3. Bij aangetekende brief van 10 januari 2023 is door de griffier aan verzoeker
meegedeeld dat hij vanwege het indienen van een verzoek om een voorlopige voorziening griffierecht dient te betalen. Hierbij is medegedeeld dat verzoeker dit griffierecht binnen twee weken na de dag van verzending van die brief moet betalen, dan wel indien de zitting eerder is, uiterlijk voorafgaand aan de zitting. Ten slotte is bij die brief meegedeeld dat, als het griffierecht niet binnen de gestelde termijn is bijgeschreven, het verzoek niet-ontvankelijk kan worden verklaard.
4. Ter zitting heeft verzoeker aangegeven dat hij de brief van 10 januari 2023 niet
heeft ontvangen.
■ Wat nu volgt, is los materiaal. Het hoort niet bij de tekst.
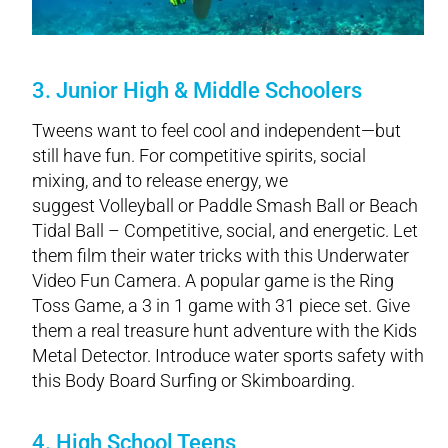
3. Junior High & Middle Schoolers
Tweens want to feel cool and independent—but
still have fun. For competitive spirits, social
mixing, and to release energy, we
suggest Volleyball or Paddle Smash Ball or Beach
Tidal Ball – Competitive, social, and energetic. Let
them film their water tricks with this Underwater
Video Fun Camera. A popular game is the Ring
Toss Game, a 3 in 1 game with 31 piece set. Give
them a real treasure hunt adventure with the Kids
Metal Detector. Introduce water sports safety with
this Body Board Surfing or Skimboarding.
4. High School Teens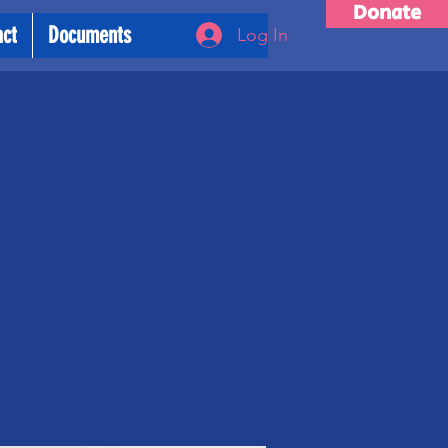
Donate
act
Documents
Log In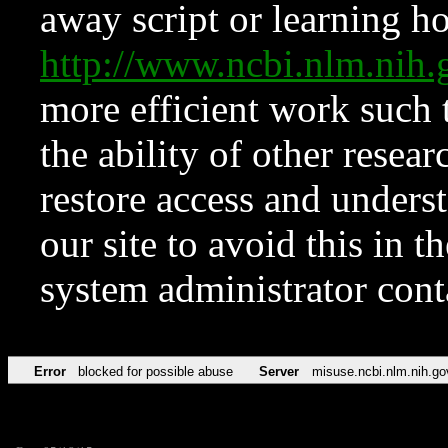
away script or learning how
http://www.ncbi.nlm.ni
more efficient work such 
the ability of other resear
restore access and underst
our site to avoid this in t
system administrator con
Error
blocked for possible abuse
Server
misuse.ncbi.nlm.nih.go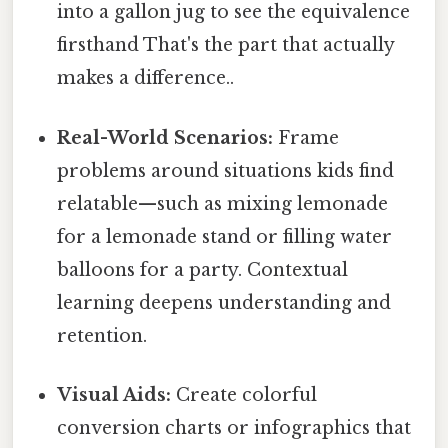
into a gallon jug to see the equivalence
firsthand That's the part that actually
makes a difference..
Real-World Scenarios:
Frame
problems around situations kids find
relatable—such as mixing lemonade
for a lemonade stand or filling water
balloons for a party. Contextual
learning deepens understanding and
retention.
Visual Aids:
Create colorful
conversion charts or infographics that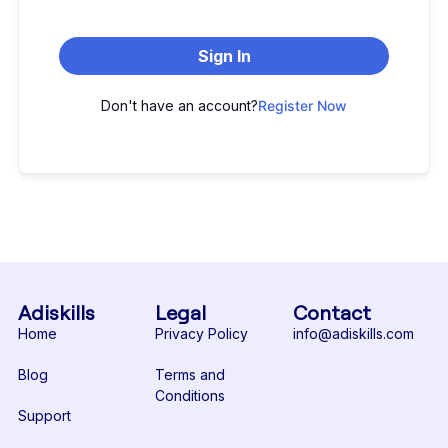
Sign In
Don't have an account?
Register Now
Adiskills
Legal
Contact
Home
Privacy Policy
info@adiskills.com
Blog
Terms and
Conditions
Support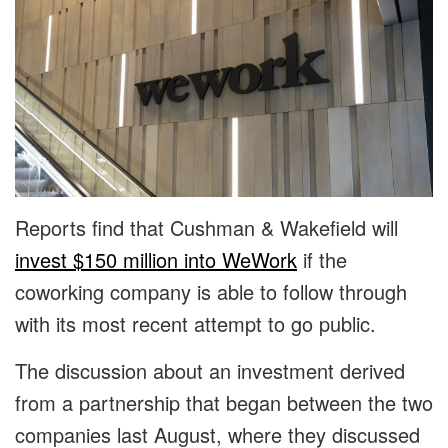
Reports find that Cushman & Wakefield will
invest $150 million into WeWork
if the
coworking company is able to follow through
with its most recent attempt to go public.
The discussion about an investment derived
from a partnership that began between the two
companies last August, where they discussed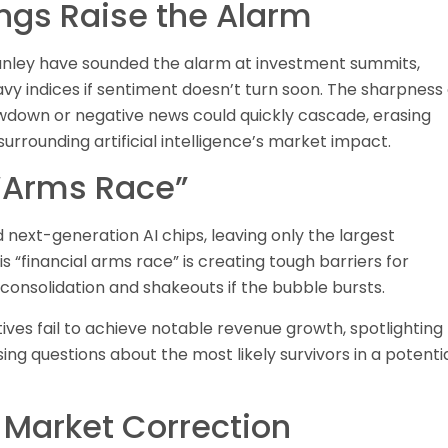
ngs Raise the Alarm
anley have sounded the alarm at investment summits,
vy indices if sentiment doesn’t turn soon. The sharpness 
wdown or negative news could quickly cascade, erasing
urrounding artificial intelligence’s market impact.
l “Arms Race”
next-generation AI chips, leaving only the largest
 “financial arms race” is creating tough barriers for
 consolidation and shakeouts if the bubble bursts.
tives fail to achieve notable revenue growth, spotlighting
ising questions about the most likely survivors in a potenti
a Market Correction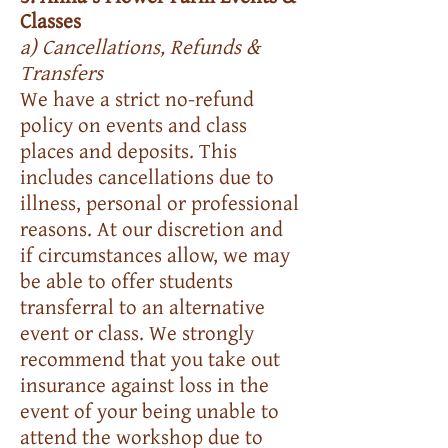
Classes
a) Cancellations, Refunds &
Transfers
We have a strict no-refund
policy on events and class
places and deposits. This
includes cancellations due to
illness, personal or professional
reasons. At our discretion and
if circumstances allow, we may
be able to offer students
transferral to an alternative
event or class. We strongly
recommend that you take out
insurance against loss in the
event of your being unable to
attend the workshop due to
Hierbij heeft verzoeker verklaard dat hij het griffierecht ook niet gaat betalen. Gelet hierop staat vast dat het griffierecht voor de voorlopige voorziening niet voorafgaand aan, dan wel tijdens, de zitting van 18 januari 2023 is betaald. Het betalen van het verschuldigde griffierecht vormt een voorwaarde voor de toegang tot de voorzieningenrechter. Als hieraan niet voldaan is, vindt er geen inhoudelijke beoordeling plaats.
5. Gelet op het bovenstaande is het verzoek om voorlopige voorziening niet-
ontvankelijk. Voor een proceskostenveroordeling bestaat geen aanleiding.

Beslissing

De voorzieningenrechter verklaart het verzoek om voorlopige voorziening niet-ontvankelijk.
Deze uitspraak is gedaan door mr. H.J. Bastin, voorzieningenrechter, in aanwezigheid van mr. S.I. Havinga, griffier. De uitspraak is uitgesproken in het openbaar op 20 januari 2023.
griffier
voorzieningenrechter
(de griffier is verhinderd deze uitspraak
mede te ondertekenen)
Een afschrift van deze uitspraak is verzonden aan partijen op:

Tegen deze uitspraak staat geen hoger beroep of verzet open.